The findings are remarkable: Pre-pandemic just 10% of companies with remote workers used monitoring tools. During the first year of Covid-19 that figure rose to 37% and a further 20% began monitoring. Now 96% of remote companies are using some form of employee monitoring software or hardware. Of those companies 5% said that home workers were unaware that they are being spied on, while 33% require their remote staff to be on live, monitored video feeds. Some 97% of employers say that imposing such surveillance has resulted in increased productivity. What’s more, 75% said they had dismissed remote staff because of what they had learned about individuals from monitoring software and spyware.

Furthermore, 10% of employers freely admit that they use such tools to “encourage” remote workers to return to the office (RTO). Other words for such encouragement in those sorts of circumstances could well be “intimidation” or “coercion”. It is notable that 70% of employers acknowledge that staff have left a company because they objected to monitoring.

Stacie Haller, the chief career advisor at, said: “It’s clear from our survey that there are still organisations struggling to manage their workforce post-pandemic. The focus on hours worked versus actual productivity and the successful completion of timely projects seems to reflect the challenges management teams are facing when it comes to readjusting how they manage a remote workforce.”

She added: “In our study it was found that folks had, on average, about two hours of non-productive time during the day, but I would point out that two hours may be easily wasted when working in-house as well. However, in-house employees are not being monitored in the same way. It is not surprising that many employees do not want to feel like big brother is watching them daily when they are good employees and working hard for their organisation.” You can say that again. 

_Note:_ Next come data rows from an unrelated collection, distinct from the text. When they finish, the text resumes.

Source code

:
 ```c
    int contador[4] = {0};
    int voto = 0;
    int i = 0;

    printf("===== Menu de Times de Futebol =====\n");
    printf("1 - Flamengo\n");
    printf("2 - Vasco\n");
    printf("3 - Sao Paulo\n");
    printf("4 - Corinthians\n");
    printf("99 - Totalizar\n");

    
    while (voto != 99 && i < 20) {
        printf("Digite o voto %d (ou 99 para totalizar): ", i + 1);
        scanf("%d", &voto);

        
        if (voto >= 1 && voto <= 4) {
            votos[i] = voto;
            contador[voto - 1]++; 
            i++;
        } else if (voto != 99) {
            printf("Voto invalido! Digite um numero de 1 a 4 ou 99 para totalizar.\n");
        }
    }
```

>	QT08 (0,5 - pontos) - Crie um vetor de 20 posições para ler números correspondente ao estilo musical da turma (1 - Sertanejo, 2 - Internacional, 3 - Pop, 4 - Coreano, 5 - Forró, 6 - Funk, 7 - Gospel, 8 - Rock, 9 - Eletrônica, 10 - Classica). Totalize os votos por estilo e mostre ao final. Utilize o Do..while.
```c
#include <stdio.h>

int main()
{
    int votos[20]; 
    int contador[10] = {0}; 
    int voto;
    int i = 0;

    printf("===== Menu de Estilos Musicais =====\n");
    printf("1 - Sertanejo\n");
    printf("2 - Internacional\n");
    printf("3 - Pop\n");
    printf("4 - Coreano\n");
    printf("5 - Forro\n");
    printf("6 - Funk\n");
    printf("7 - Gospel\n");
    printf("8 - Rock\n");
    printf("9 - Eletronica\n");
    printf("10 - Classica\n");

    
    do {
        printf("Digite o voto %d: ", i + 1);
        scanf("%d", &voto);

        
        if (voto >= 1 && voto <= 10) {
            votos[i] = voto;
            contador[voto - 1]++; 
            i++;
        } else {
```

The methodology behind the Ericsson report was very thorough and based on three different pieces of market research that were carried out during 2022. They comprised 38,000 online surveys of employees aged 18 to 65 within 30 markets: Argentina, Australia, Brazil, Canada, China, Egypt, France, Germany, India, Indonesia, Italy, Japan, Kenya, Malaysia, Mexico, Morocco, Nigeria, the Philippines, Portugal, Saudi Arabia, Singapore, South Africa, South Korea, Spain, Sweden, Thailand, Turkey, the UAE, the UK and the US. Additionally, 3,600 online surveys of decision-makers aged 18 to 65 were conducted within 18 markets: Australia, Brazil, China, Egypt, India, Indonesia, Malaysia, Morocco, Saudi Arabia, Singapore, South Africa, Spain, Sweden, Thailand, Turkey, the UAE, the UK and the US. Finally, 11 very detailed, very thorough, in-depth interviews with senior decision-makers from selected industries within three markets, China, Spain and the US, were carried out. Together the data obtained from the three separate market research investigations were combined and analysed and the net result is a serious and timely report on a subject that isn’t going to go away. 

There is little evidence that people want to go back full time to the city office-based culture that had existed for so long before Covid-19 struck, and employers are having to come to terms with that. They will need to become considerably less prescriptive and much more collaborative in their approaches to the new ways of working as people ‘do  work’ rather than ‘go to work’.

They must remember that many home-working staff would be only too willing to take their talents elsewhere if they feel they are being exploited and spied-upon. Simultaneously, employees are going to have to accept that their performance will have to be measured and that will certainly involve the use of  software and hardware tools that will provide the metrics by which they are judged. It’s going to be a delicate balancing act on both sides of the equation.